The public is not privy to even the most basic information: How many content moderators are employed by American tech companies, directly and indirectly through subcontractors? How much are these workers paid? What is the exact nature of their work? How many workers suffer psychological damage as a result of their work? What meaningful steps are tech companies taking to make their workplaces safer?

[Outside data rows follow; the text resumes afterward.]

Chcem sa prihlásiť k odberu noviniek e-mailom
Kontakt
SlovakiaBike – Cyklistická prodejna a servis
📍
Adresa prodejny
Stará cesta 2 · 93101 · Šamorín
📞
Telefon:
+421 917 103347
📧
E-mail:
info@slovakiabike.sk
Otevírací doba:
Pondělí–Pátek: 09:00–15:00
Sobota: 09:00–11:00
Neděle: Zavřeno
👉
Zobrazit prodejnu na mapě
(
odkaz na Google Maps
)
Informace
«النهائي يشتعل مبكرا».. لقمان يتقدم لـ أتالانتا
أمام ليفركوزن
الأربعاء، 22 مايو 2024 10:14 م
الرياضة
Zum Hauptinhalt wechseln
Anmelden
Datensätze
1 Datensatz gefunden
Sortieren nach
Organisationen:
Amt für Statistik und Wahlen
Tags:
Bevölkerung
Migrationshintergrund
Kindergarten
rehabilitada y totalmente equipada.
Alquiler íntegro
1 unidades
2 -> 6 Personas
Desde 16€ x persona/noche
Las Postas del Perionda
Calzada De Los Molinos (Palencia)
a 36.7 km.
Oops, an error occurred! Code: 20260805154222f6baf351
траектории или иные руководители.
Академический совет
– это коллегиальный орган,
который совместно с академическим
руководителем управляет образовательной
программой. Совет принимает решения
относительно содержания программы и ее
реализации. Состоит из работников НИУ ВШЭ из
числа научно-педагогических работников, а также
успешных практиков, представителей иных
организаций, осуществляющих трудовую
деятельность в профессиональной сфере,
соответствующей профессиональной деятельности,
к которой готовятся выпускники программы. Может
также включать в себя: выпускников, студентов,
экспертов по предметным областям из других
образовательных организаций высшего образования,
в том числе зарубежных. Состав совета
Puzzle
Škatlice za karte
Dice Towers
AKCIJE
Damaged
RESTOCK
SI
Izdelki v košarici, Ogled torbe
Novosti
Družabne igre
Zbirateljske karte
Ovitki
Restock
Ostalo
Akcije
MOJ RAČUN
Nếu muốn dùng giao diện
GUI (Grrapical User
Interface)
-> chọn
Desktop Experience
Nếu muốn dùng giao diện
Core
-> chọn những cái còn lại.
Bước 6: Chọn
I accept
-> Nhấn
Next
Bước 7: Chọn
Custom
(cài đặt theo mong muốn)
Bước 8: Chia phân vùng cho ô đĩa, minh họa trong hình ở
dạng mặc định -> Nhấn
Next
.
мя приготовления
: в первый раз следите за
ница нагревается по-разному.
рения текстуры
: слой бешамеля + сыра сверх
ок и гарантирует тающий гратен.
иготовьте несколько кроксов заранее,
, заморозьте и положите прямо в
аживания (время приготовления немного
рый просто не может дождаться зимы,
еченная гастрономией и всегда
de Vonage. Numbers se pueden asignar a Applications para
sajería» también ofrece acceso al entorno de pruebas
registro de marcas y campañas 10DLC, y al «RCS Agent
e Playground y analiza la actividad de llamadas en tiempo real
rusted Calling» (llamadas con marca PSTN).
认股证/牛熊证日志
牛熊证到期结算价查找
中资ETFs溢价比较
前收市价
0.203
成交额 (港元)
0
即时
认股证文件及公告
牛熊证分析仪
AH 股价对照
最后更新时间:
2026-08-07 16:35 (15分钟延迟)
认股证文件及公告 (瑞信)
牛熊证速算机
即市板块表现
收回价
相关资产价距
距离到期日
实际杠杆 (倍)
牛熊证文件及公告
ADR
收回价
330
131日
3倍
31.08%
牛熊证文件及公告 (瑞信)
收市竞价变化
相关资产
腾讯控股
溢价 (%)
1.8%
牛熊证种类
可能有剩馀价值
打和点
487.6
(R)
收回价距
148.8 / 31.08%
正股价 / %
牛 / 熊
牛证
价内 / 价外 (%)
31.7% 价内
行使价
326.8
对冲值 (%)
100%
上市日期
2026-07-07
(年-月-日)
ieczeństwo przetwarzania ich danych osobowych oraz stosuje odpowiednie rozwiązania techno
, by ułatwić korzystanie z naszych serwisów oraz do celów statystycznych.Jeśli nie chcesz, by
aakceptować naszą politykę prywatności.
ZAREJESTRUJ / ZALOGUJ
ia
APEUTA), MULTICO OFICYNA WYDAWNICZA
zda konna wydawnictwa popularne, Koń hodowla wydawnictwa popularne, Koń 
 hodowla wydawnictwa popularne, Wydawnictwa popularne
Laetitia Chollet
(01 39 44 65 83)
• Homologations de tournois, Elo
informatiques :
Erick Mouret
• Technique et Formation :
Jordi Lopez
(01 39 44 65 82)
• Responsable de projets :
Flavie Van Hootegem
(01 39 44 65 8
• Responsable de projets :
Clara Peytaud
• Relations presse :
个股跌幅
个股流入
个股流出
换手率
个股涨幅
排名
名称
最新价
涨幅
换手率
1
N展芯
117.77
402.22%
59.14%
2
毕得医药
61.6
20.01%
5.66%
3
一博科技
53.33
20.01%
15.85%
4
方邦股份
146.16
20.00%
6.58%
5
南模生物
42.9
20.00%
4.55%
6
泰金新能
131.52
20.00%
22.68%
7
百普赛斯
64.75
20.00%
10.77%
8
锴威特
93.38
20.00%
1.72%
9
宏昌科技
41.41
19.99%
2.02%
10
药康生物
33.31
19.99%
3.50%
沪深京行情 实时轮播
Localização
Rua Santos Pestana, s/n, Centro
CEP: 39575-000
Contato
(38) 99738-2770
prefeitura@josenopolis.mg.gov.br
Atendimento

Instead, we get snippets of information volunteered by companies, or insights gleaned from investigative journalists and academic researchers, or information that comes to light during lawsuits. Those who could provide the clearest picture — content moderators themselves — are often required to sign nondisclosure agreements, preventing them from speaking publicly about their experiences at work.

These aren’t hard questions to answer. Yet clarity remains elusive. The problem of managing horrific content is presented as a Sisyphean task. Tech companies promise that someday we’ll have algorithms to do the dirty work, but for now, we’re forced to rely on people.

This is a false narrative. Right now, the vast majority of US tech company resources are directed toward perfecting the “user experience,” ensuring that people spend as much time as possible on social media platforms, generating lucrative data to sell to advertisers. The intense suffering of the workers who provide this user experience is swept under the rug.

Workers shouldn’t be sacrificed to the gods of user experience. Tech companies have the know-how and resources to greatly improve the working conditions of content moderators — they simply choose not to use them.